TASK REQUIREMENTS => Please identify every line in the rows below that contains the word "What" and copy each of those lines. Case counts.

PROVIDED RECORDS =>
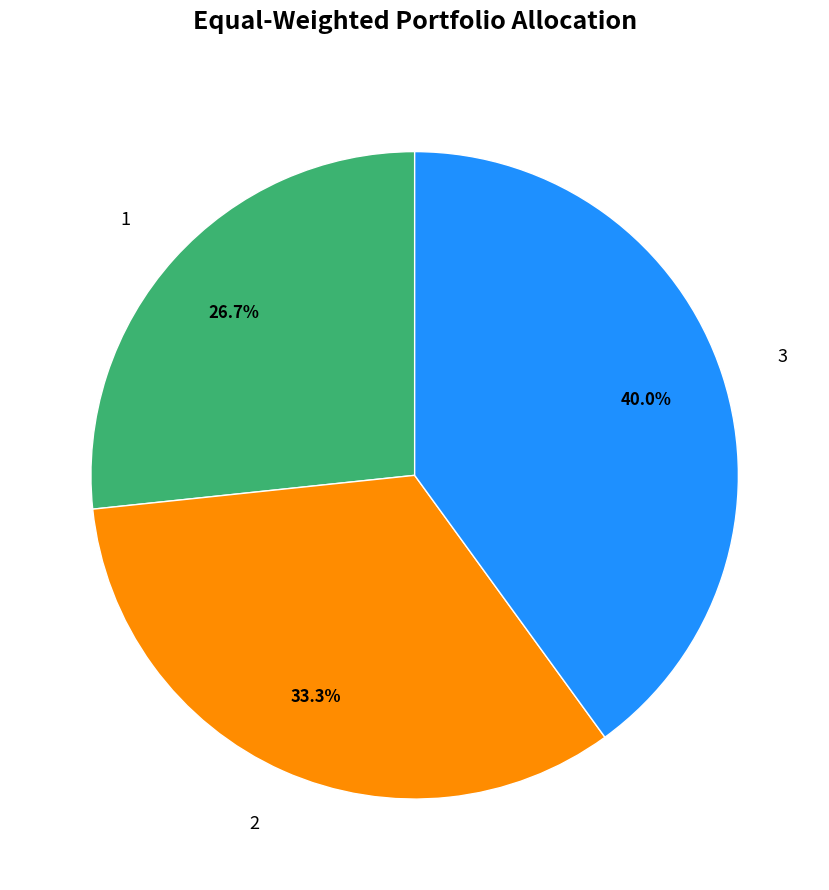

Which category has the smallest portion of the pie?

1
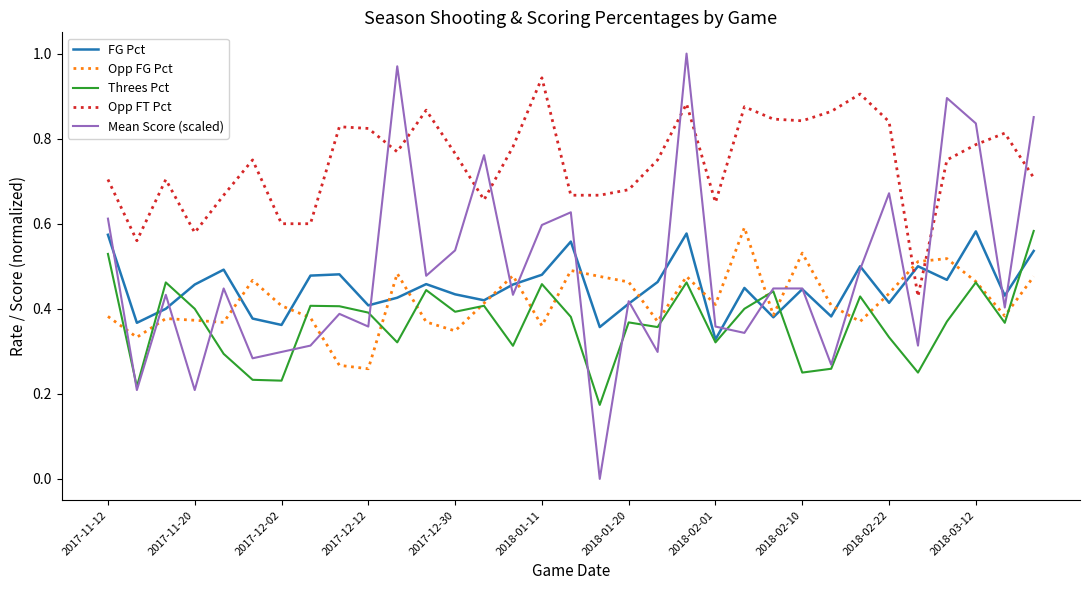

Which series has the widest spread of values?

Mean Score (scaled)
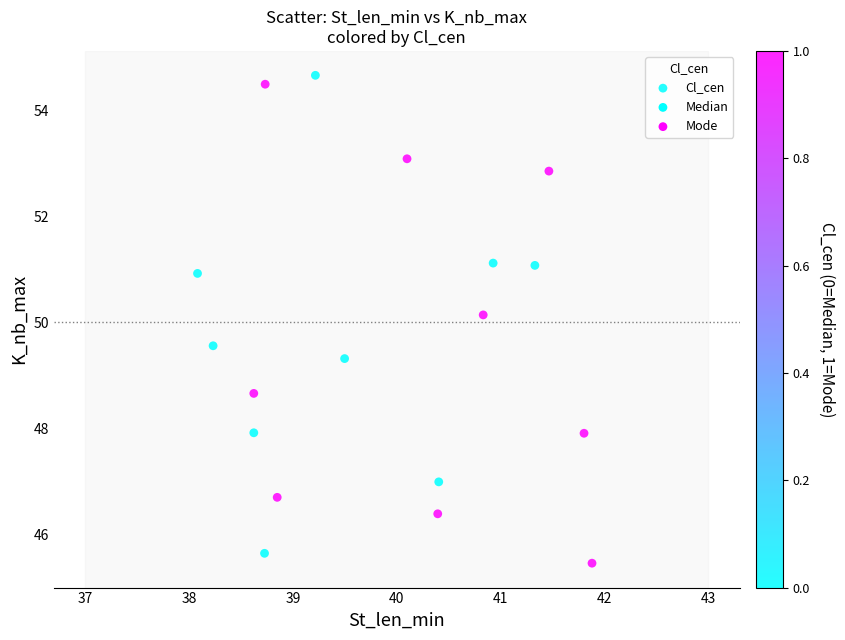

What is the range of Y values (max minus min)?

9.2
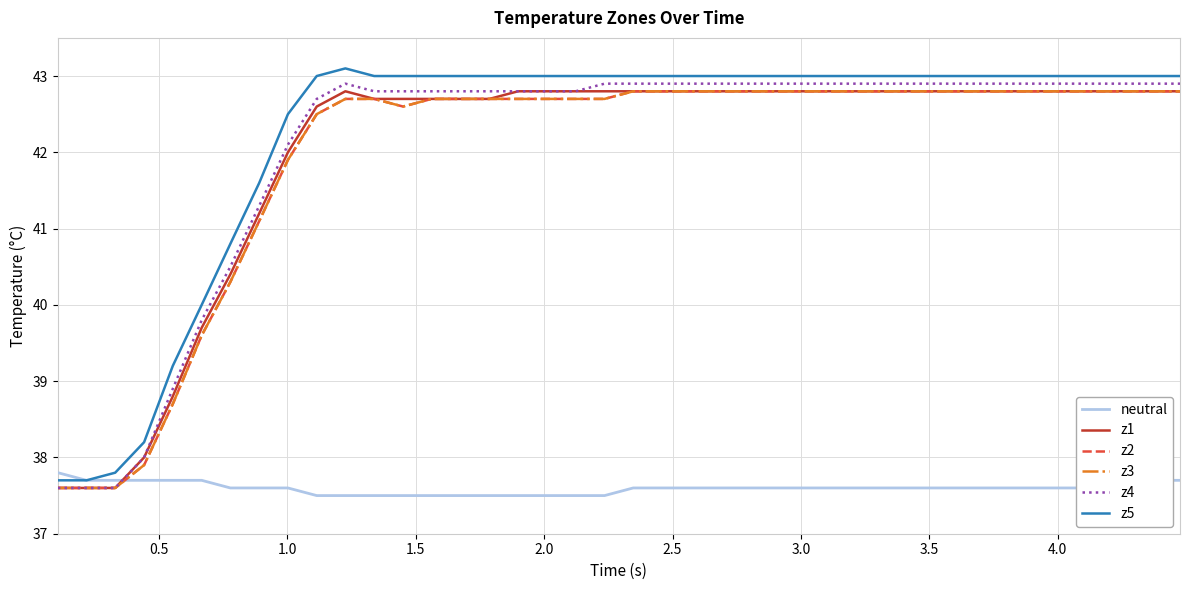

Does the chart have visible grid lines?

Yes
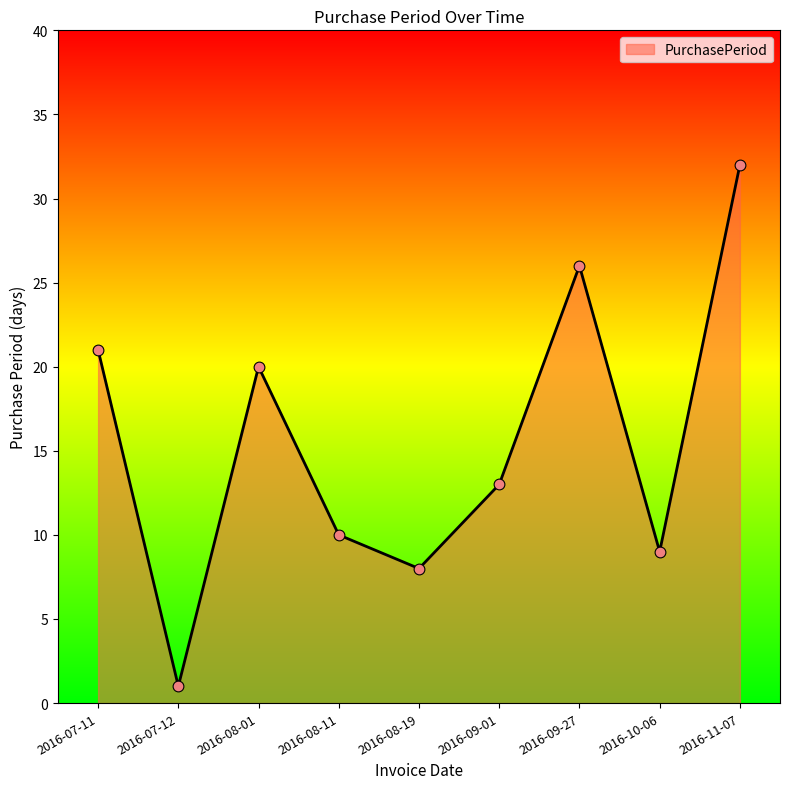

Which has a higher value, 2016-07-12 or 2016-08-01?

2016-08-01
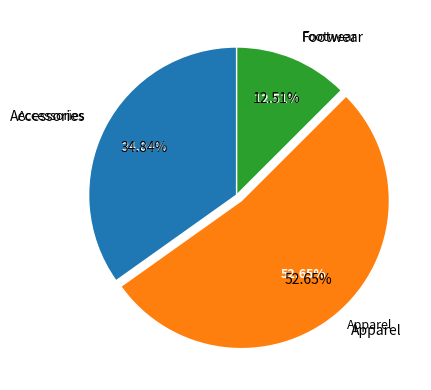

Do Accessories and Apparel together represent more than half of the pie?

Yes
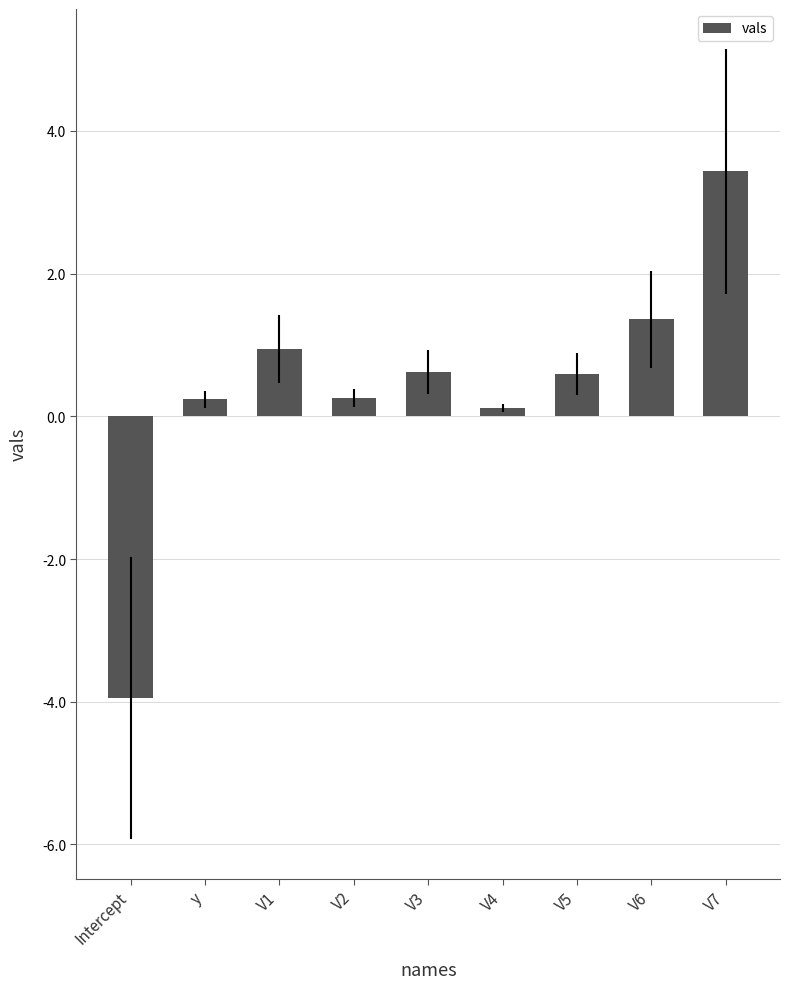

What is the value of the 1st bar from the left?

-4.0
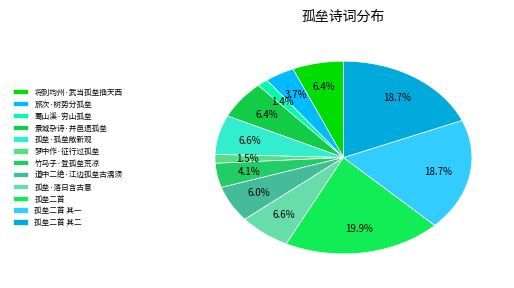

Is there any slice that represents more than half of the pie?

No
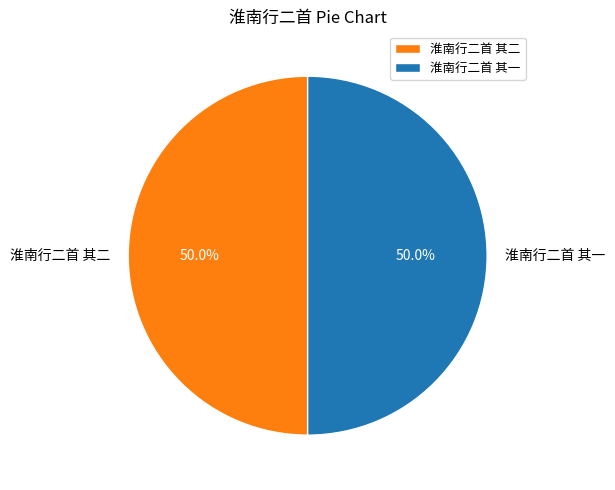

True or false: 淮南行二首 其一 accounts for 50% of the total.

True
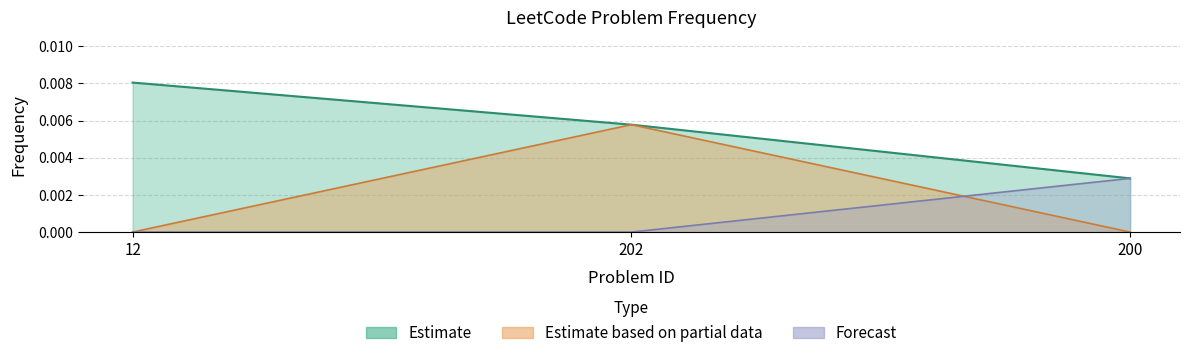

At which category does the chart reach its peak across all series?

12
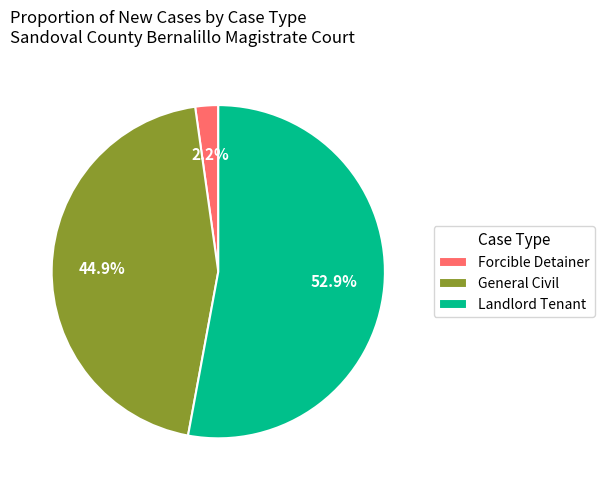

Is it true that General Civil is 45% of the pie?

True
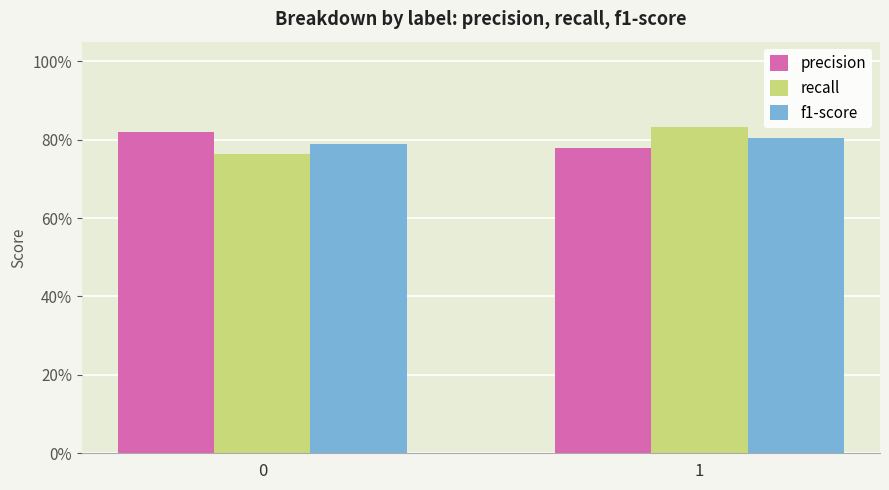

What is the sum of the precision values at 1 and 0?

1.6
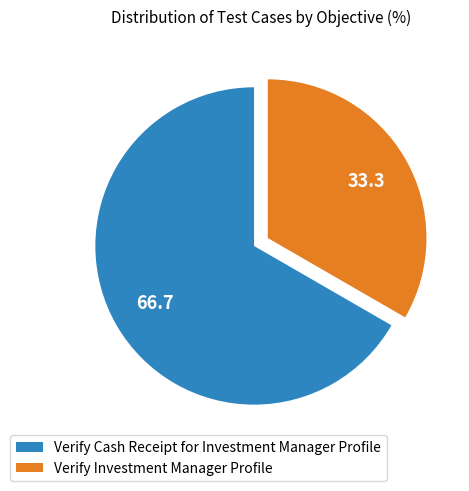

Which category has the smallest portion of the pie?

Verify Investment Manager Profile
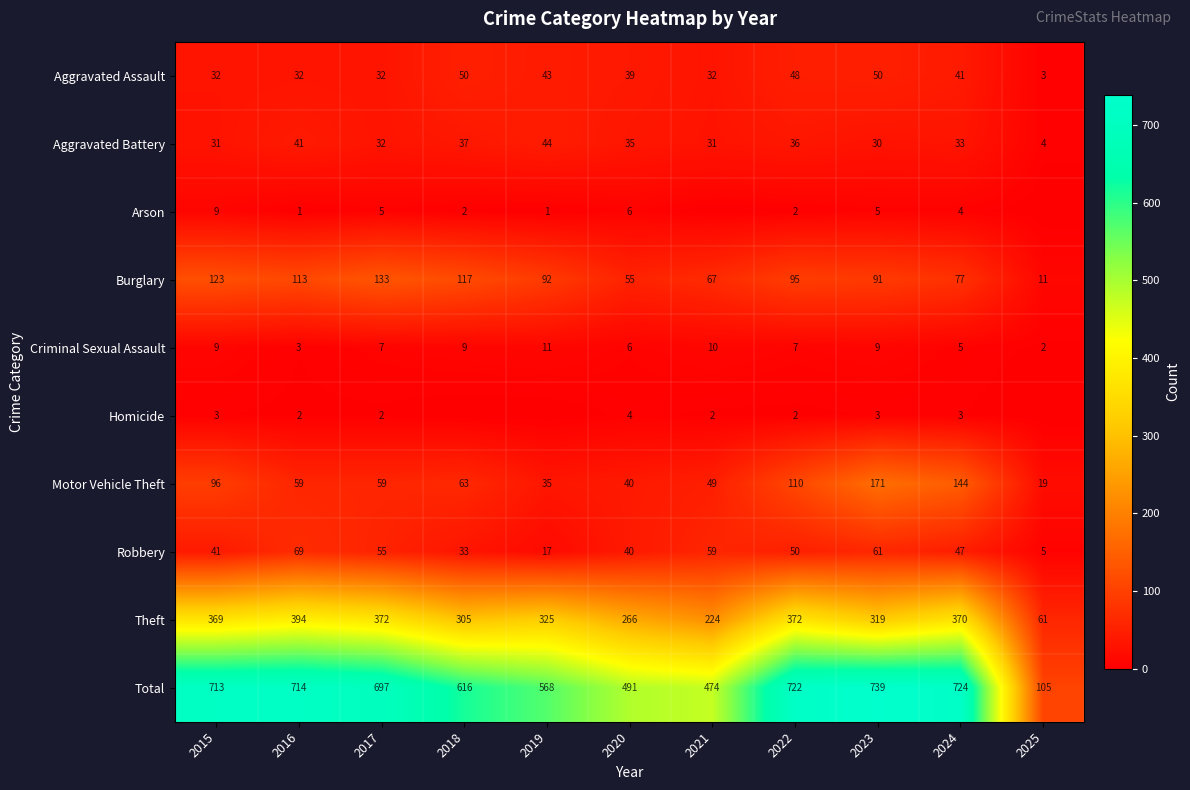

List the labels in order of Burglary value, smallest first.

2025, 2020, 2021, 2024, 2023, 2019, 2022, 2016, 2018, 2015, 2017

RESPONSE TO THE EXERCISE =>
What is the range of Y values (max minus min)?
What is the value of the 1st bar from the left?
What is the sum of the precision values at 1 and 0?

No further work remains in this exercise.